# A Change is Going to Come . . . There is Hope



## Whitefeather (Sep 2, 2002)

I decided to step out of my 'general photography' comfort zone by attempting to create a slideshow and thought I would share it with you.

I chose to feature some of my feral flock (AKA Backyard Buddies). Appropriately the slideshow is titled 'Hop-a-Long and Friends'.
Hop-a-Long was a beautiful little physically challenged blue bar. He and I had formed a very special friendship. 
He is in the first photo of the slideshow as well as the one flying to my hand. 

The song I chose clearly depicts what the feral pigeon faces on a day to day basis. Their hope is that 'A Change is Going to Come'.
http://www.slide.com/r/HQMD1MC27z-z...previous_view=mscd_embedded_url&view=original

Cindy


----------



## Charis (Feb 11, 2007)

Beautiful presentation, Cindy. I hope a change is coming too.


----------



## TAWhatley (Mar 6, 2001)

Cindy,

That is incredibly beautiful and very touching! You did a wonderful job with this!

Terry


----------



## TerriB (Nov 16, 2003)

Beautifully done and you chose lovely music to accompany your slides! You've really captured their tender side!


----------



## bcr1 (Jun 9, 2009)

Very nice Cindy!


----------



## pigeonmama (Jan 9, 2005)

How beautiful. Thank you.
Daryl


----------



## Msfreebird (Sep 23, 2007)

Wonderful job! Its obvious in their faces that they are well loved


----------



## Crazy Pete (Nov 13, 2008)

All i can say is WOW, very well done.
Dave


----------



## psychopomp (May 5, 2008)

lovely, a tribute to our brave feral friends!!


Jenn


----------



## Whitefeather (Sep 2, 2002)

Thank you all for stopping by and having a look at my slideshow, and posting such nice comments.  
I'm glad you enjoyed it. 

Who knows, I just might tackle another one, one of these days. 

Cindy


----------



## Niloc5 (Aug 3, 2009)

Beautiful Cindy! It shows the hapiness pigeons and doves really bring to us...

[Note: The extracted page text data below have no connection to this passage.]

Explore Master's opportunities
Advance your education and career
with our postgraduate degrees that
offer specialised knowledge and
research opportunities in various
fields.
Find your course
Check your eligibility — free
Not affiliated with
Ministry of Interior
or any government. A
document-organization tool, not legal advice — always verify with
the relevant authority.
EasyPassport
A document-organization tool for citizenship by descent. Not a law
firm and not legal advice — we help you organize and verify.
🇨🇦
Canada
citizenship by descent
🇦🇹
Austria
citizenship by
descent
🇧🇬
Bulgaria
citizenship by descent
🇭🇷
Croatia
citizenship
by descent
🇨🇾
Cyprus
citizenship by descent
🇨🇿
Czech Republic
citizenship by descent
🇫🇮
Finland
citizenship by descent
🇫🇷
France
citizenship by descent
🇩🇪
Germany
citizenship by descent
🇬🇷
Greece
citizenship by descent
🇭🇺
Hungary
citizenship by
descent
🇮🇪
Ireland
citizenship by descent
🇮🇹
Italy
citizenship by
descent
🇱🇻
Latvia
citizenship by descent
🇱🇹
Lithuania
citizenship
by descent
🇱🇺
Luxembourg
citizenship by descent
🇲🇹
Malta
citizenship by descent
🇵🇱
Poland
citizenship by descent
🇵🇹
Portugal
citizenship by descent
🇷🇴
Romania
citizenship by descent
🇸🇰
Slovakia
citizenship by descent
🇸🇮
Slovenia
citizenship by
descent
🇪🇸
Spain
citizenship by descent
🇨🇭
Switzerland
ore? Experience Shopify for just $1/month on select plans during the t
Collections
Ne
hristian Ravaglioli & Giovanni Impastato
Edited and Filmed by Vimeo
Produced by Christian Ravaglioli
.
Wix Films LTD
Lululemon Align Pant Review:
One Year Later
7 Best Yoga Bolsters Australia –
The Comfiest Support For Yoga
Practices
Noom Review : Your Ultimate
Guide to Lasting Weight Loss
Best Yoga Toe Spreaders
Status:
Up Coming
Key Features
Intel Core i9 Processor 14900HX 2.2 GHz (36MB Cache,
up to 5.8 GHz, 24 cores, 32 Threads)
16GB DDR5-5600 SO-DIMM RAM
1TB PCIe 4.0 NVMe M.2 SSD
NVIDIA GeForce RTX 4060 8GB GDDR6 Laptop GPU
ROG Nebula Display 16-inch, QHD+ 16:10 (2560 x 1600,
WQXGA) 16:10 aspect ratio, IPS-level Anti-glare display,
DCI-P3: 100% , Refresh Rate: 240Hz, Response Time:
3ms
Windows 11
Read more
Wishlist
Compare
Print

You and your birds are a real inspiration to me. Love your way,

Colin


----------



## Whitefeather (Sep 2, 2002)

Niloc5 said:


> Beautiful Cindy! It shows the hapiness pigeons and doves really bring to us...
> 
> You and your birds are a real inspiration to me. Love your way,
> 
> Colin


Thank you, Colin. 

Cindy


----------



## Reti (Jul 20, 2003)

This is so nice, Cynthia. I love your prsentation.
Your flock is so lucky to have you to take care of them.

Reti


----------



## Tennman1 (Mar 31, 2009)

Very good, I enjoyed the presentation.


----------



## Whitefeather (Sep 2, 2002)

Thanks, Reti and Tennman.


----------



## mr squeaks (Apr 14, 2005)

YES!!! WELL DONE, Cindy!!

THANKS SO MUCH FOR POSTING!!

I think I have watched that slideshow a half a dozen times!! LOVE the song and pictures!! Sam Cooke wrote the song and I think, from the other versions I've heard, that only Sam and Seal do that song justice!

Such a talent you are!

Love and Hugs
Shi


----------



## Whitefeather (Sep 2, 2002)

mr squeaks said:


> YES!!! WELL DONE, Cindy!!
> 
> *THANKS SO MUCH FOR POSTING!!*
> 
> ...


No problem. 

 Did you by chance put it on full screen?

It _is_ a great song and fit in with the photos perfectly. 

Cindy


----------



## mr squeaks (Apr 14, 2005)

Mmmm, full screen? Mmmmm, off to full screen!

Gee, if I LOVED it the way I saw it...full screen? OH MY!!  

Love and Hugs
Shi


----------